If your subquery performs fine when it is executed separately, then try using a JOIN rather than IN, like this:
select count(assignments.assignmentID) as asscount, sum(TRIM(TRAILING '-' FROM grades.points)) as p, sum(assignments.points) as t
from assignments left join grades using (assignmentID)
join
(select grades.gradeID from assignments left join grades using (assignmentID) left join as_types on as_types.ID = assignments.type
where assignments.classID = '7815'
and (assignments.type = 30170 )
and grades.contactID = 7141
and grades.points REGEXP '^[-]?[0-9]+[-]?'
and grades.points != '-'
and grades.points != ''
and (grades.pointsposs IS NULL or grades.pointsposs = '')
and grades.date <= '1255503600'
AND grades.date >= '984902400'
group by assignmentID
order by grades.date DESC) using (gradeID);
There really isn't enough information to answer your question, and you've put a ... in the middle of the where clause which is weird. How big are the tables involved and what are the indexes?

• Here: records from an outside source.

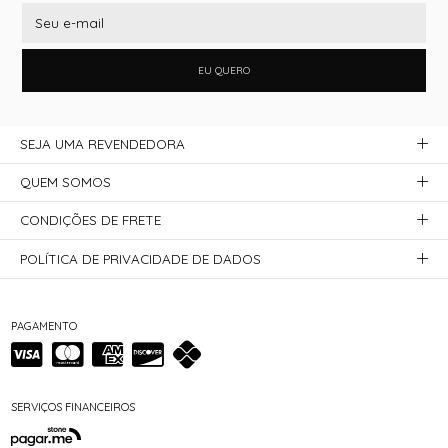
EU QUERO
SEJA UMA REVENDEDORA
QUEM SOMOS
CONDIÇÕES DE FRETE
POLÍTICA DE PRIVACIDADE DE DADOS
PAGAMENTO
SERVIÇOS FINANCEIROS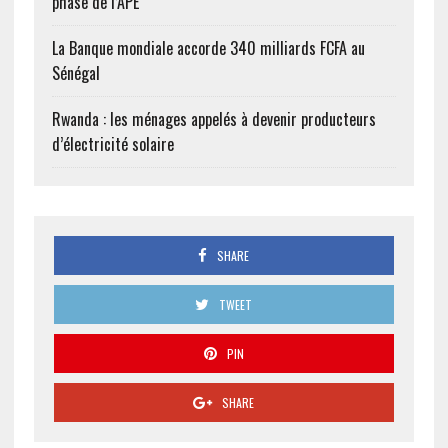
phase de l’APE
La Banque mondiale accorde 340 milliards FCFA au
Sénégal
Rwanda : les ménages appelés à devenir producteurs
d’électricité solaire
SHARE
TWEET
PIN
SHARE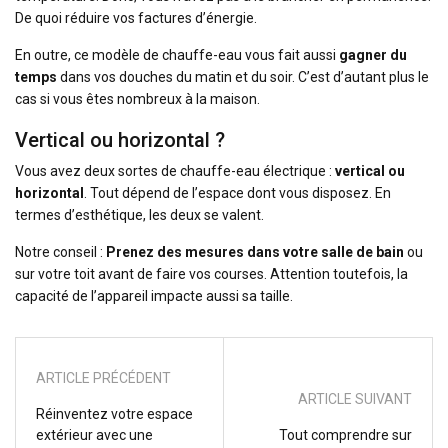
De quoi réduire vos factures d’énergie.
En outre, ce modèle de chauffe-eau vous fait aussi
gagner du
temps
dans vos douches du matin et du soir. C’est d’autant plus le
cas si vous êtes nombreux à la maison.
Vertical ou horizontal ?
Vous avez deux sortes de chauffe-eau électrique :
vertical ou
horizontal
. Tout dépend de l’espace dont vous disposez. En
termes d’esthétique, les deux se valent.
Notre conseil :
Prenez des mesures dans votre salle de bain
ou
sur votre toit avant de faire vos courses. Attention toutefois, la
capacité de l’appareil impacte aussi sa taille.
ARTICLE PRÉCÉDENT
ARTICLE SUIVANT
Réinventez votre espace
extérieur avec une
Tout comprendre sur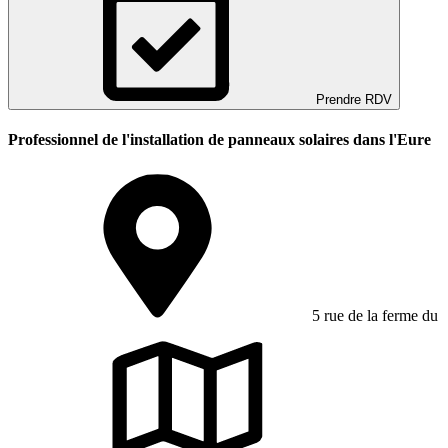
Prendre RDV
Professionnel de l'installation de panneaux solaires dans l'Eure
5 rue de la ferme du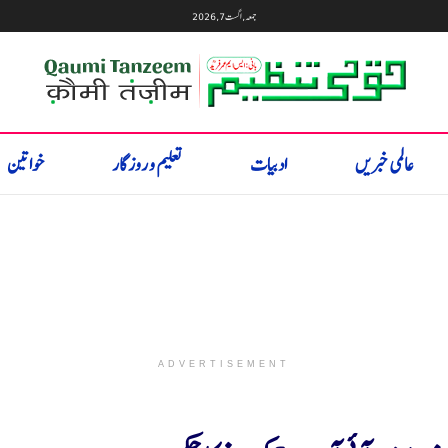
جمعہ, اگست 7, 2026
عالمی خبریں
ادبیات
تعلیم و روزگار
خواتین
ADVERTISEMENT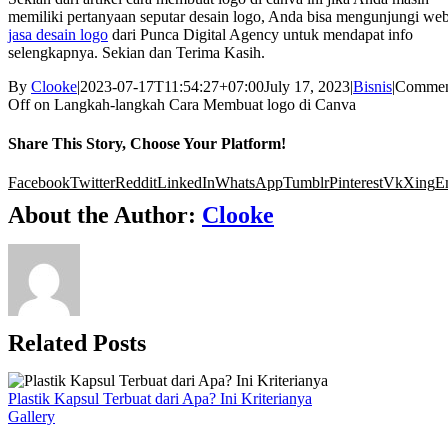
memiliki pertanyaan seputar desain logo, Anda bisa mengunjungi we
jasa desain logo
dari Punca Digital Agency untuk mendapat info
selengkapnya. Sekian dan Terima Kasih.
By
Clooke
|
2023-07-17T11:54:27+07:00
July 17, 2023
|
Bisnis
|
Commen
Off
on Langkah-langkah Cara Membuat logo di Canva
Share This Story, Choose Your Platform!
Facebook
Twitter
Reddit
LinkedIn
WhatsApp
Tumblr
Pinterest
Vk
Xing
E
About the Author:
Clooke
Related Posts
Plastik Kapsul Terbuat dari Apa? Ini Kriterianya
Gallery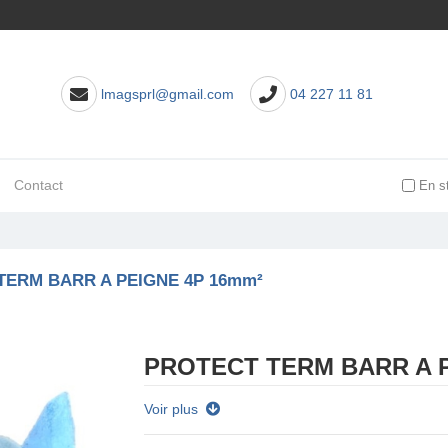
lmagsprl@gmail.com
04 227 11 81
Contact
En s
TERM BARR A PEIGNE 4P 16mm²
PROTECT TERM BARR A P
Voir plus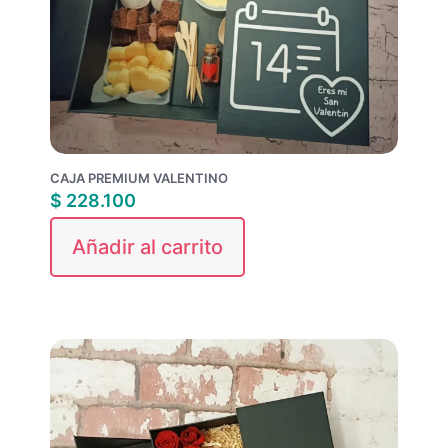
CAJA PREMIUM VALENTINO
$
228.100
Añadir al carrito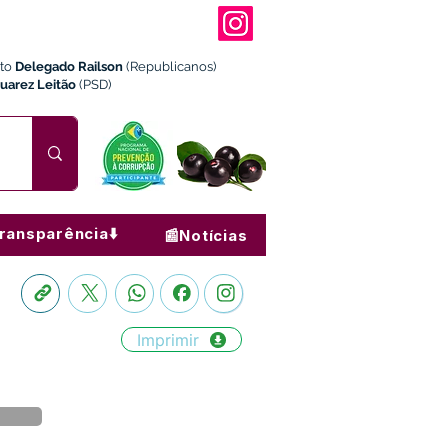
ito
Delegado Railson
(Republicanos)
Juarez Leitão
(PSD)
ransparência⬇️
📰Notícias
Imprimir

Having said that, if there are too many terms in an in clause, you can see seriously degraded performance. Replace the use of in with a right join.
For starters, the table as_types in the in clause is not used. Left joining it serves no purpose so get rid of it.
That leaves the in clause having only the assignments and grades table from the outer query. Clearly the wheres the modify assignments belong in the where clause for the outer query. You should move all of the where grades=whatever into the on clause of the left join to grades.
The query is a little tough to follow, but I suspect that the subquery isn't necessary at all.
It seems like your query is basically thus:
SELECT FOO()
FROM assignments LEFT JOIN grades USING (assignmentID)
WHERE gradeID IN
(
SELECT grades.gradeID
FROM assignments LEFT JOIN grades USING (assignmentID)
WHERE your_conditions = TRUE
);
But, you're not doing anything really fancy in the where clause in the subquery.
I suspect something more like
SELECT FOO()
FROM assignments LEFT JOIN grades USING (assignmentID)
GROUP BY groupings
WHERE your_conditions_with_some_tweaks = TRUE;
would work just as well.
If I'm missing some key logic here please comment back and I'll edit/delete this post.